Le microcrédit a été largement investi,
depuis 20 ans, par les acteurs de la mondialisation, au point d'être
promu comme un "remède miracle"(Hofmann et Kamala, 2003) pour les femmes
pauvres ou "vrais pauvres" comme les appelle Brunel (2000) et leurs familles.
Toutefois, la microfinance n'a pas que des effets en
matière de lutte contre la pauvreté au sens strict. En fait, elle
permettrait également d'impulser un "empowerment" - sorte "d'attribution
de pouvoir".
C'est ainsi que les inégalités liées au
genre doivent être ciblées dans chaque intervention de lutte
contre la pauvreté.
C'est sans doute la raison pour laquelle le Cameroun dans son
Document de Stratégie pour la Croissance et l'Emploi (DSCE), en
matière de genre, stipule en ses points 267 et 268 de la
page76 :« Pour la promotion du genre, le Gouvernement va
poursuivre la sensibilisation des parents et de la communauté notamment
dans les zones rurales à fortes pesanteurs des coutumes traditionnelles
pour permettre à la jeune fille de bénéficier des
mêmes conditions d'accès à l'éducation. Dans le
même souci, l'Etat et la communauté veilleront à une
représentativité équitable des filles, tous secteurs
confondus pour ce qui est de la formation professionnelle, de l'enseignement
supérieur ou de l'accès à l'emploi.
Un accent particulier sera mis sur les conditions favorables
à l'épanouissement de la femme et sa meilleure contribution au
développement socio-économique, ainsi que sur l'encadrement des
enfants, des jeunes et des femmes par la création et la
réhabilitation des structures d'encadrement. L'Etat favorisera
l'initiation et la formation des femmes aux techniques culturales
appropriées capables de réduire la pénibilité de
leurs tâches et d'améliorer leur rendement et leur aptitude
à commercialiser leur production. Par ailleurs, un soutien social sera
apporté aux femmes et aux enfants en situation difficile ».

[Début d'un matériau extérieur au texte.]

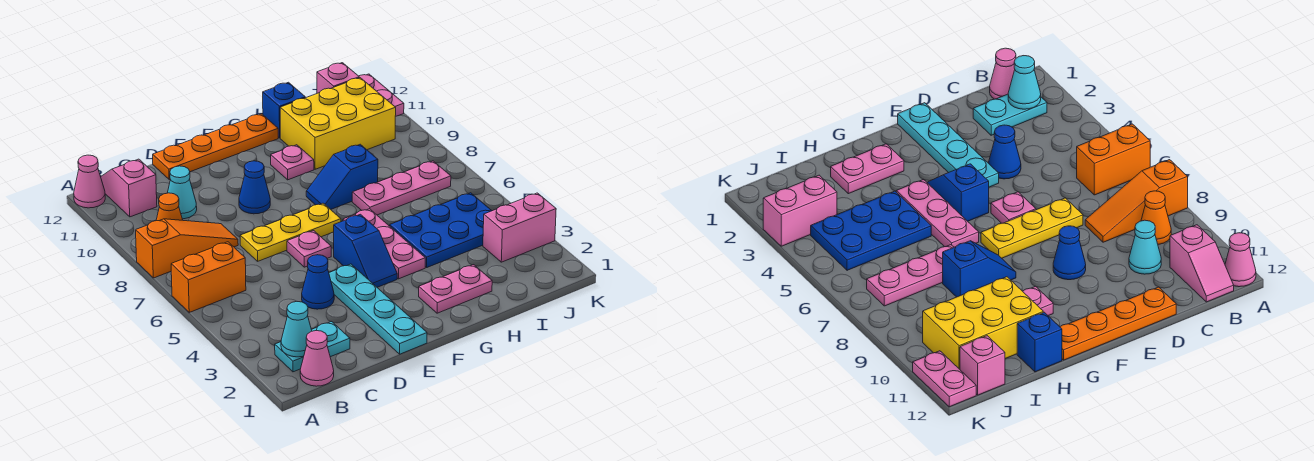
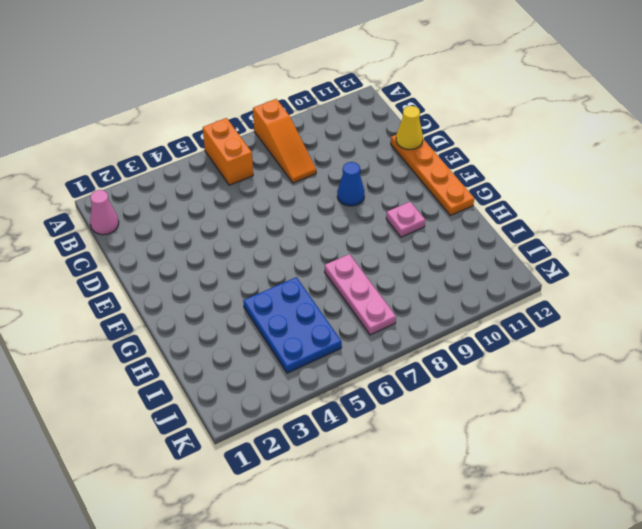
yellow 1x1 cone [396,106,423,150] -> none
none -> pink 1x1 cone [74,155,105,208]
none -> cyan 1x2 plate [275,322,350,372]
none -> orange 1x1 cone [156,193,182,221]

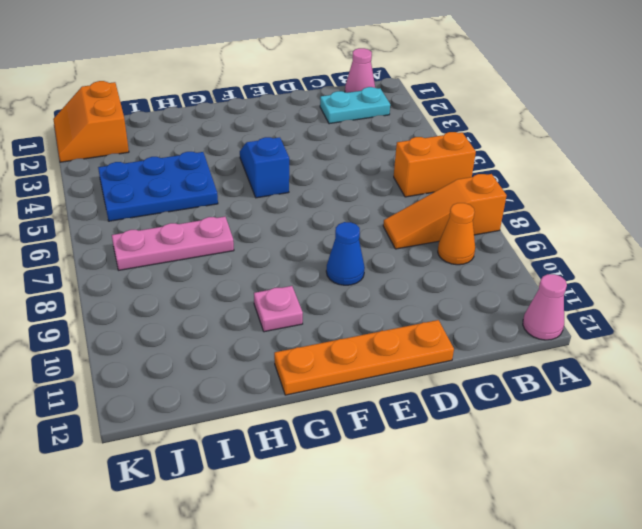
orange 2x2 slope [53,81,129,162] -> none
none -> pink 1x2 slope [101,159,157,217]
none -> cyan 1x1 cone [168,166,197,219]
none -> blue 1x1 cone [302,255,334,309]

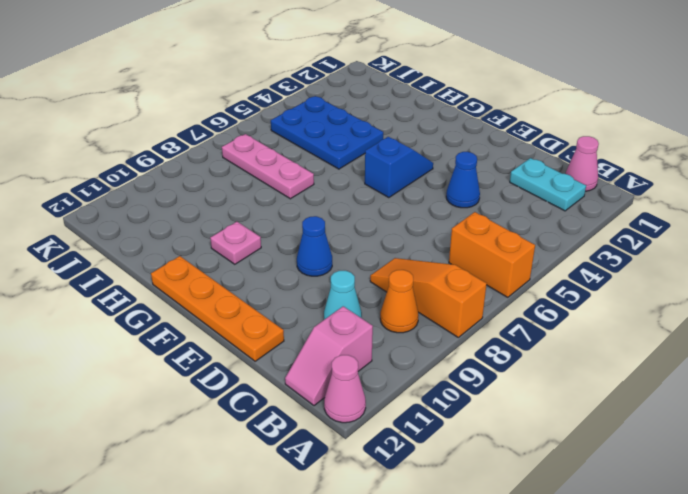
none -> yellow 1x3 plate [240,203,341,261]
none -> cyan 1x4 plate [329,264,427,354]
none -> pink 1x1 plate [287,231,331,267]

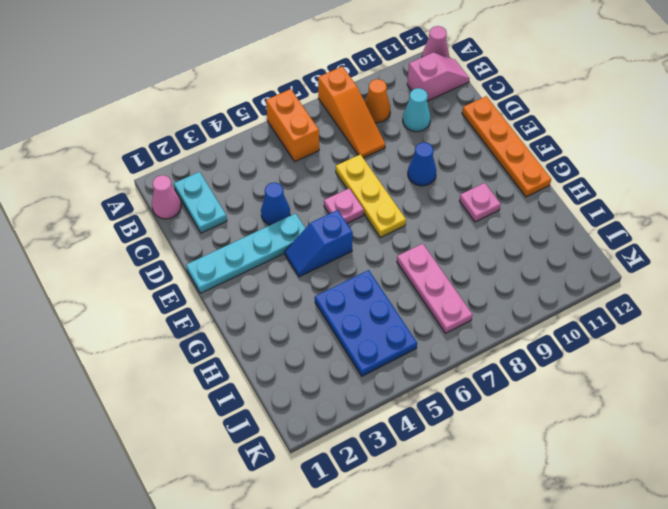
none -> pink 1x2 plate [419,265,492,313]
none -> pink 1x3 plate [343,209,425,279]
none -> blue 1x2 slope [306,144,378,209]

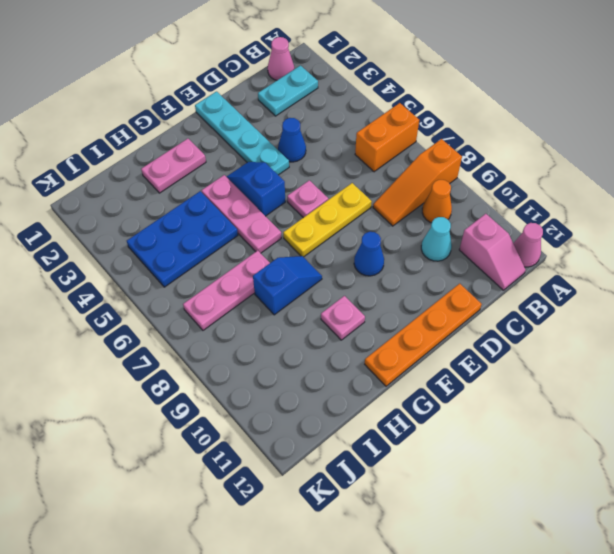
none -> yellow 2x3 brick [280,78,396,169]
none -> blue 1x1 brick [263,82,305,138]
none -> pink 1x2 brick [483,193,556,262]

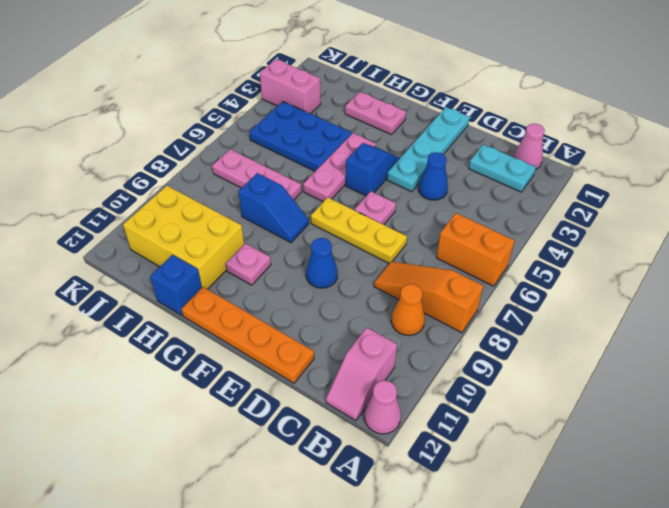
none -> cyan 1x1 cone [168,166,197,219]
none -> pink 1x1 brick [317,63,359,93]
none -> pink 1x2 plate [359,74,404,116]

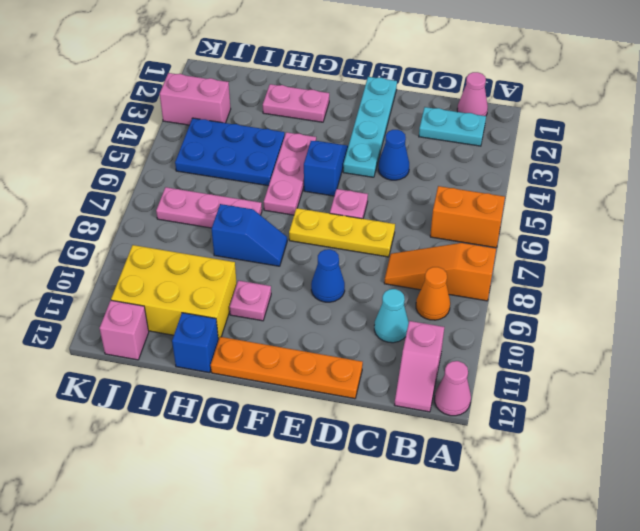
none -> pink 1x2 plate [359,74,404,116]
none -> cyan 1x1 cone [281,301,312,357]

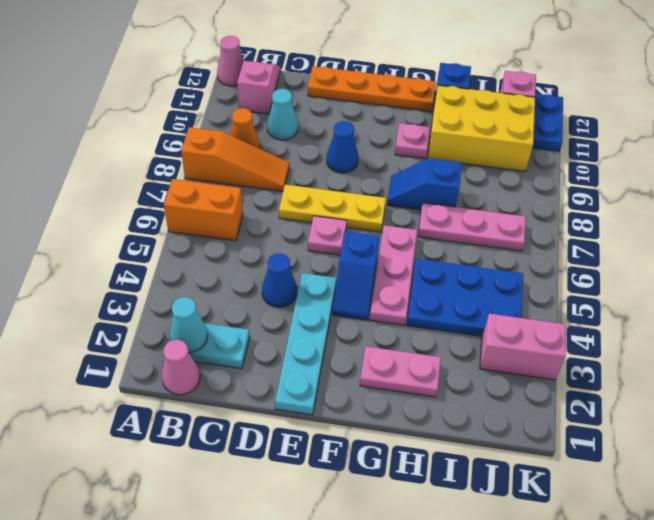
blue 1x2 plate [533,94,563,151] -> pink 1x2 plate [359,74,404,116]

· Accès et contrôle des femmes aux
ressources productives, gages de crédits
La terre est un moyen de production important dans les
activités économiques et une source principale de revenus en
milieu rural. Fon (2011) dans une étude faite dans la région du
Nord-ouest Cameroun, constate que la majorité (75.7%) des femmes de
cette localité ne contrôle pas les terres arables. Le même
auteur relève que les femmes rurales ont accès à des
terres arables à travers leurs familles, mais ne contrôlent pas
ces terres, il n'existe pas de corrélation entre l'accès et le
contrôle des terres arables.
Comme la terre, le capital financier est aussi un moyen de
production et de gage de crédits (épargne préalable). Or,
la représentation des femmes est bien plus importante que celle des
hommes parmi les personnes les plus pauvres dans le monde. Dans son Rapport sur
le Développement Humain de 1995, le PNUD (1999) rapportait que 70% des
1,3 milliards de personnes vivant avec moins de 1 dollar par jour
étaient des femmes. Selon le Rapport sur l'état de la Campagne du
Sommet du Microcrédit en 2001, 14,2 million des femmes les plus pauvres
ont maintenant accès à des services financiers ou encore au
capital à travers des institutions spécialisées de
microfinance (IMF), des banques, des ONG, et autres institutions
financières non bancaires (Reed, 2001).